Instagram, TikTok, YouTube: il mondo dell’influencer marketing non è solo filtri e contenuti patinati. È un settore che, in Italia, vale oltre 500 milioni di euro e cresce a doppia cifra. Ma quanto guadagna davvero un influencer? E come funzionano i contratti con i brand? Ecco cifre e dinamiche del settore nel 2025.
Da una storia a un contratto: come si guadagna
Nel 2025 il lavoro dell’influencer è sempre più strutturato. I creator possono monetizzare attraverso post, storie, reel, video, newsletter o podcast. Le collaborazioni variano da una pubblicazione singola a vere e proprie campagne articolate.
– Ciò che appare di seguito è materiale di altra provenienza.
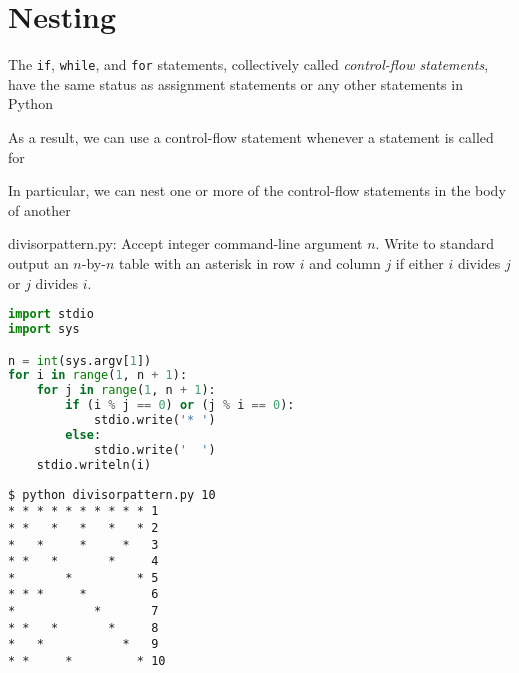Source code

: \documentclass[8pt,a4paper,compress]{beamer}
\begin{document}
\section{Nesting}
\begin{frame}[fragile]
The \lstinline{if}, \lstinline{while}, and \lstinline{for} statements, collectively called \emph{control-flow statements}, have the same status as assignment statements or any other statements in Python

\bigskip

As a result, we can use a control-flow statement whenever a statement is called for

\bigskip

In particular, we can nest one or more of the control-flow statements in the body of another
\end{frame}

\begin{frame}[fragile]
\begin{framed}
\tiny divisorpattern.py: Accept integer command-line argument $n$. Write to standard output an $n$-by-$n$ table with an asterisk in row $i$ and column $j$ if either $i$ divides $j$ or $j$ divides $i$.
\end{framed}

\begin{lstlisting}[language=Python]
import stdio
import sys

n = int(sys.argv[1])
for i in range(1, n + 1):
    for j in range(1, n + 1):
        if (i % j == 0) or (j % i == 0):
            stdio.write('* ')
        else:
            stdio.write('  ')
    stdio.writeln(i)
\end{lstlisting}

\begin{lstlisting}[language={}]
$ python divisorpattern.py 10
* * * * * * * * * * 1
* *   *   *   *   * 2
*   *     *     *   3
* *   *       *     4
*       *         * 5
* * *     *         6
*           *       7
* *   *       *     8
*   *           *   9
* *     *         * 10
\end{lstlisting}
\end{frame}
\end{document}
A influire sul prezzo sono il numero di follower, il tasso di engagement, la nicchia, la qualità dei contenuti e le condizioni contrattuali.
Le fasce di guadagno: quanto vale un contenuto
Secondo Impact.com e CreatorsJet, i compensi medi per contenuto sponsorizzato nel 2025 sono:
- Nano influencer (<10.000 follower): 10–100 euro a post, 5–30 euro a storia
- Micro (10.000–50.000): 100–500 euro a post, 50–150 euro a storia
- Mid-tier (50.000–250.000): 2.000–8.000 euro a post, 750–3.000 euro a storia
- Macro (250.000–1 milione): 8.000–20.000 euro a post, fino a 7.000 euro a storia
- Mega influencer (>1 milione): oltre 40.000 euro per contenuto
Oltre ai contenuti, si possono aggiungere extra: diritti di utilizzo da parte del brand, esclusività per settore, percentuali su vendite generate.
I contratti: cosa c’è dietro un post
Dietro ogni collaborazione si definisce un accordo preciso. Si parte da una fee base per contenuto (post, story, reel), ma il compenso cresce se vengono richiesti:
- diritti di utilizzo del contenuto da parte del brand (+20–30%)
- esclusiva di settore (+20–50%)
- pacchetti multi-contenuto o su più piattaforme
- bonus variabili legati ai risultati
Per i creator più strutturati, entrano in gioco agenzie o manager, con percentuali tra il 10 e il 20% sul totale.
Il mercato italiano
Nel 2025 il mercato dell’influencer marketing in Italia ha raggiunto i 540 milioni di euro. I settori più attivi sono moda, beauty, viaggi, tecnologia e benessere. Il ritorno medio per i brand è stimato in 5,78 euro per ogni euro investito.
Sul piano normativo, l’AGCM ha rafforzato la vigilanza. Dopo il caso Ferragni, è cresciuta l’attenzione sull’obbligo di segnalare i contenuti sponsorizzati (#adv, #sponsorizzato) e sulla trasparenza nei rapporti con i follower.
Casi concreti: quanto guadagnano in Italia?
Secondo stime pubbliche, Chiara Ferragni ha superato i 10.000 euro per singolo contenuto sponsorizzato. Creator di fascia media, con community verticali e attive, possono ottenere compensi tra i 1.500 e i 5.000 euro a campagna, soprattutto se multipiattaforma.
Per i profili più piccoli, si parte da cifre tra i 300 e i 600 euro per contenuti singoli, ma le collaborazioni sono spesso più flessibili e informali.
Un lavoro vero, non per tutti
Diventare influencer richiede costanza, competenze digitali, capacità comunicative e una community autentica. Non basta “avere follower”: servono strategia, contenuti coerenti e risultati. Ma per chi ci riesce, oggi, è un lavoro che può garantire guadagni significativi e crescenti.